List each line of the data below containing the string "that". Case counts.

_____

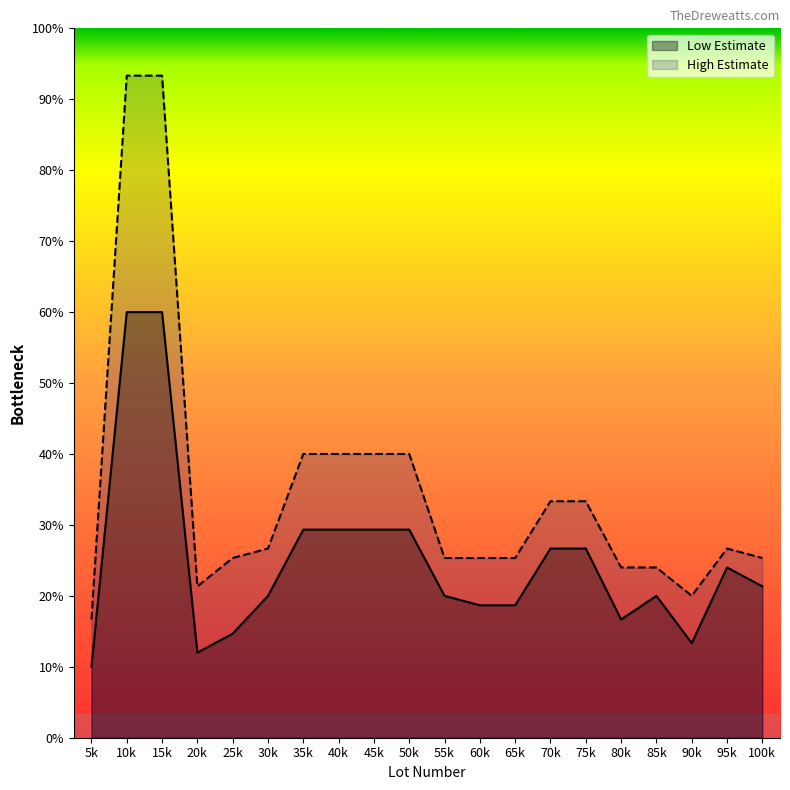

What are all the series names shown in the legend?

Low Estimate, High Estimate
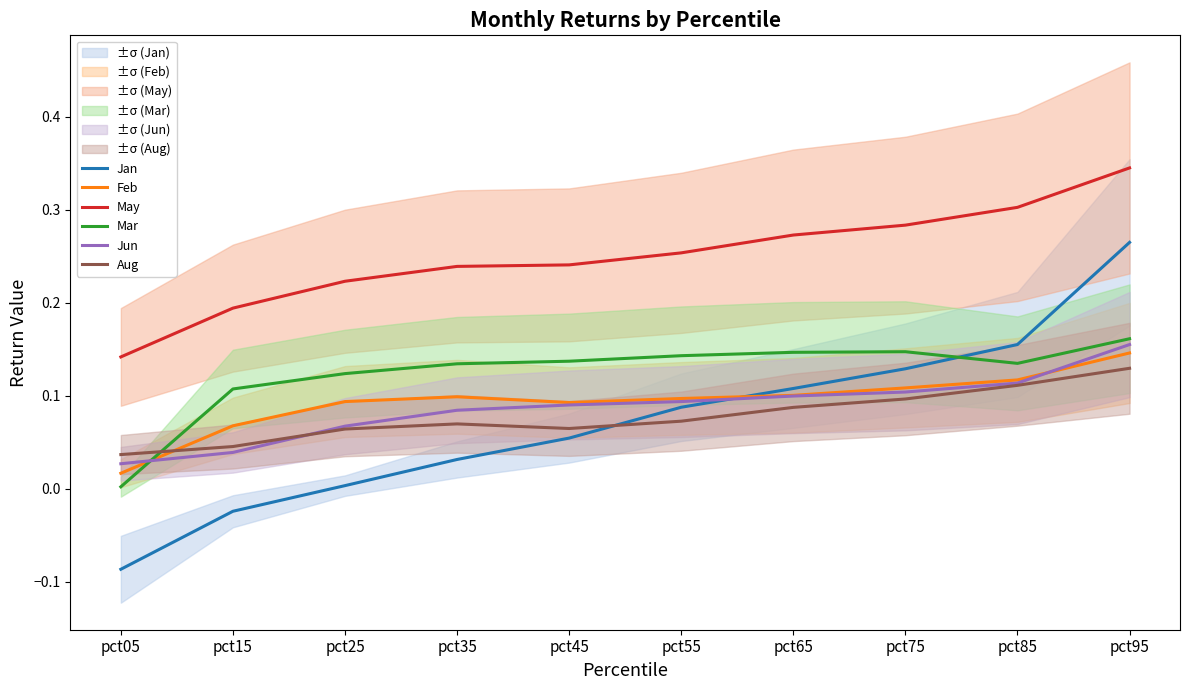

Where do Feb and Aug first cross each other?

pct05 and pct15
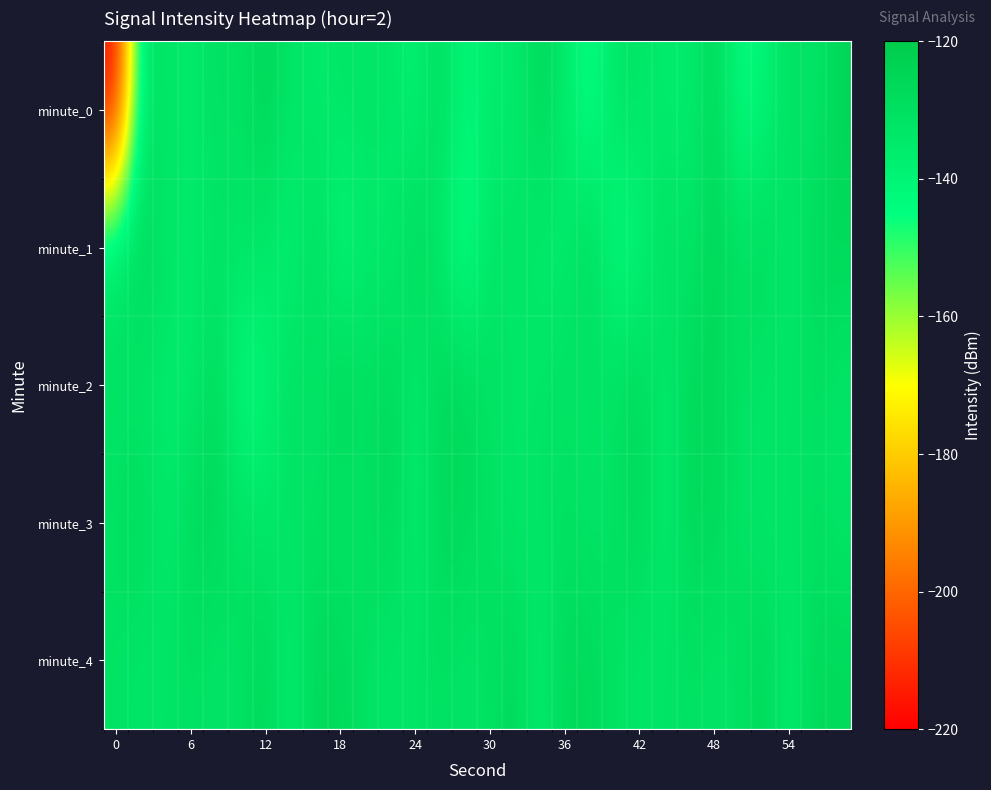

What is the maximum value shown in the chart?

-125.1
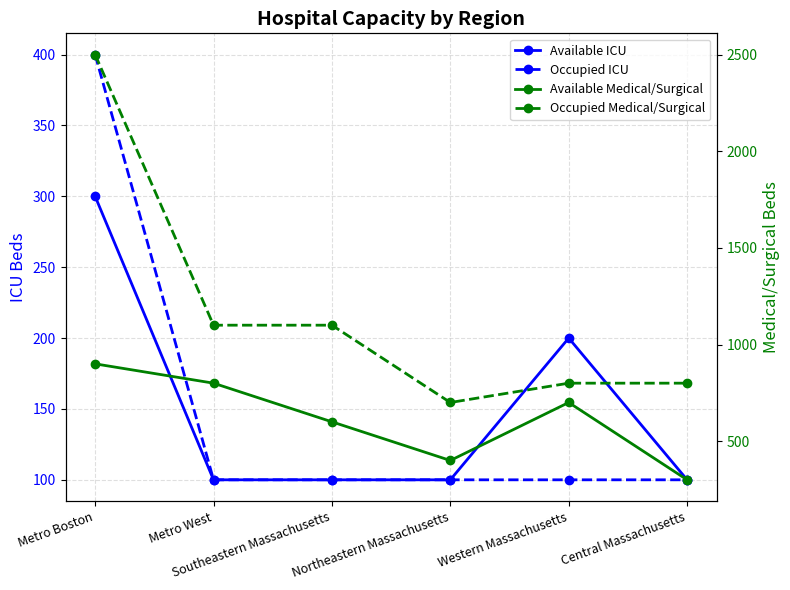

How many lines are shown in the chart?

4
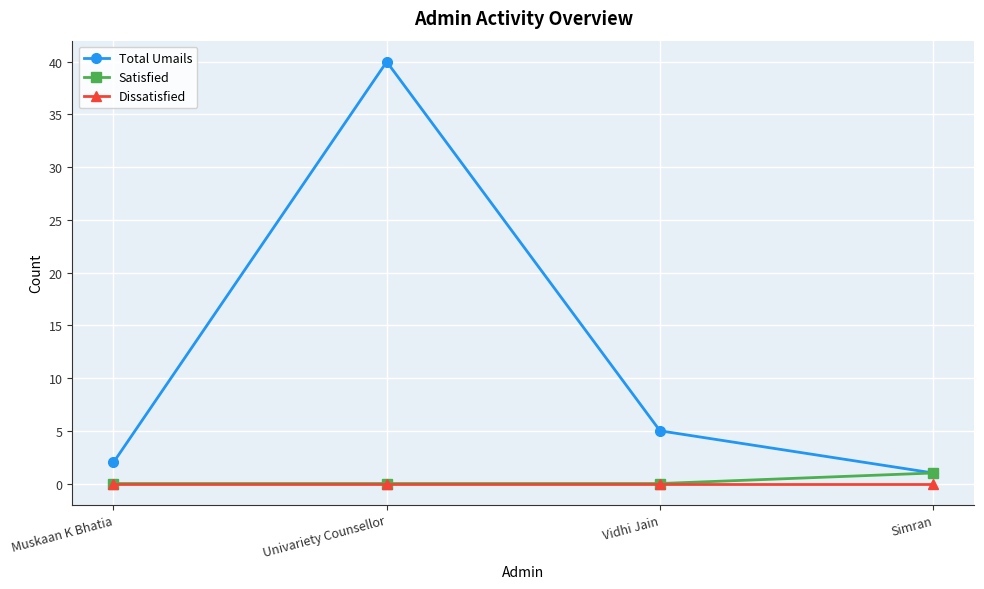

What is the maximum value shown in the chart?

40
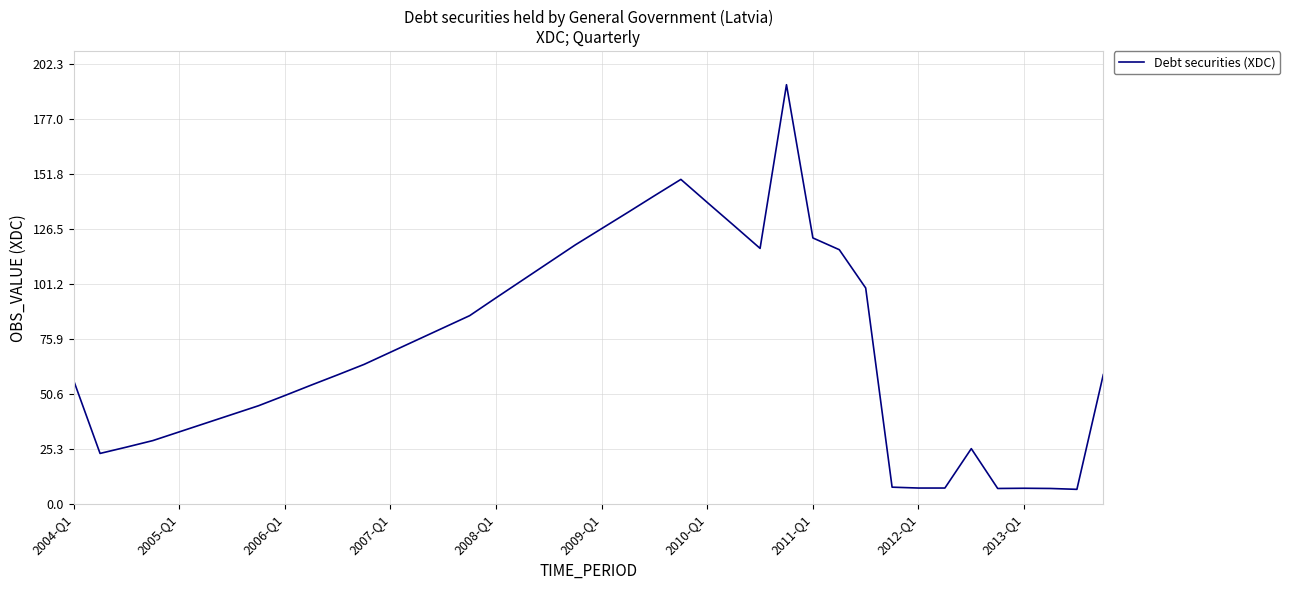

What is the smallest value displayed?

6.8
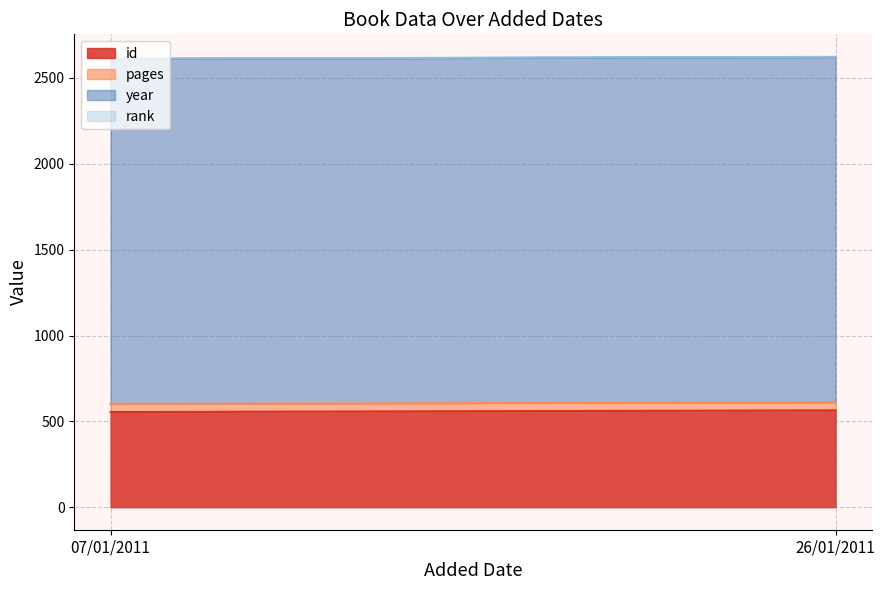

Which has a higher value, 26/01/2011 or 07/01/2011?

26/01/2011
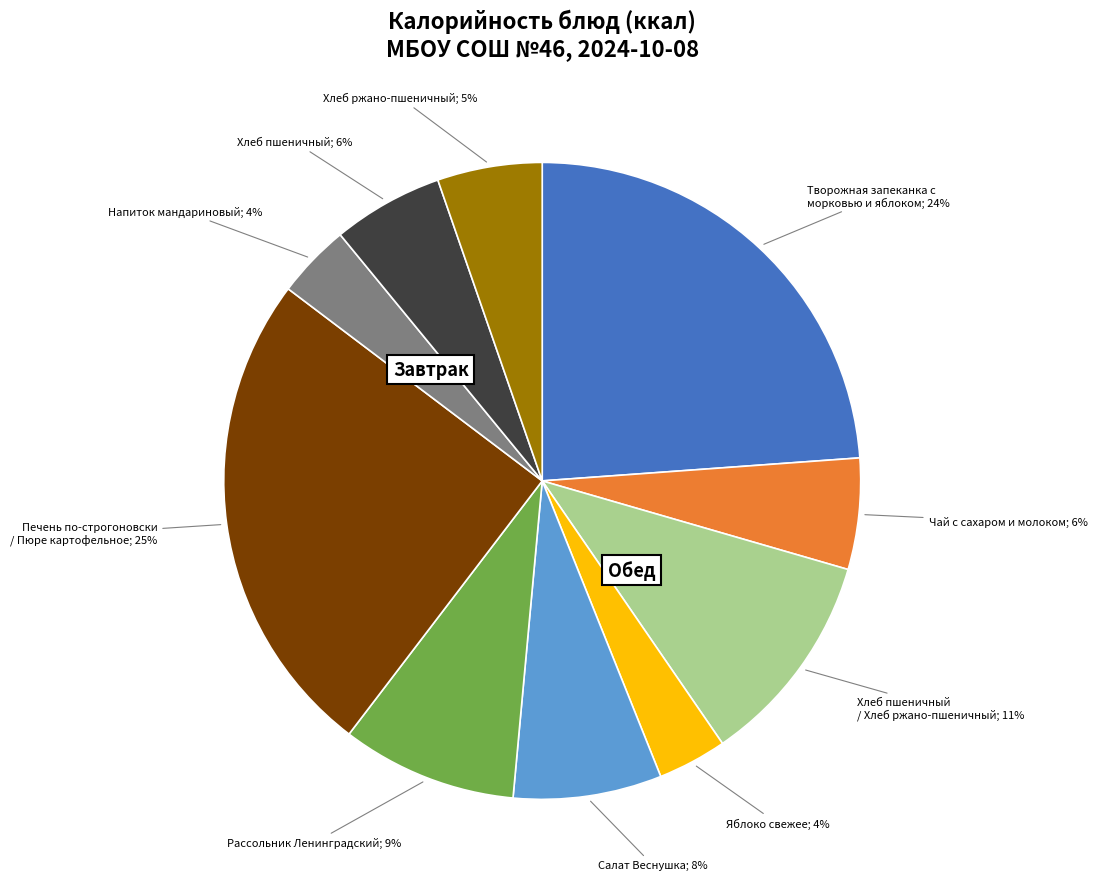

Is there any slice that represents more than half of the pie?

No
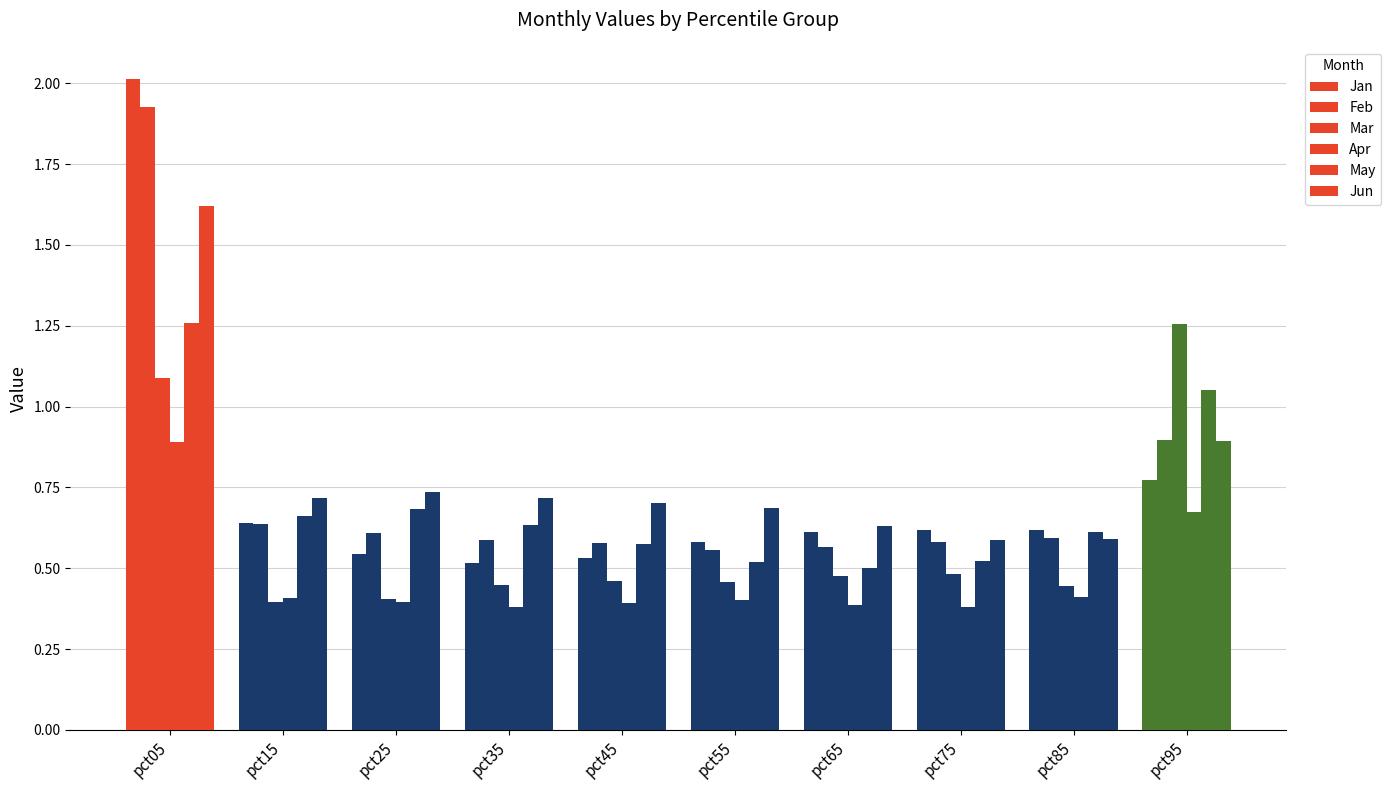

Is it true that May equals 0.6 at pct95?

False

_____

> **RESULT FOR THIS EXERCISE**:
Is there any slice that represents more than half of the pie?
Is it true that May equals 0.6 at pct95?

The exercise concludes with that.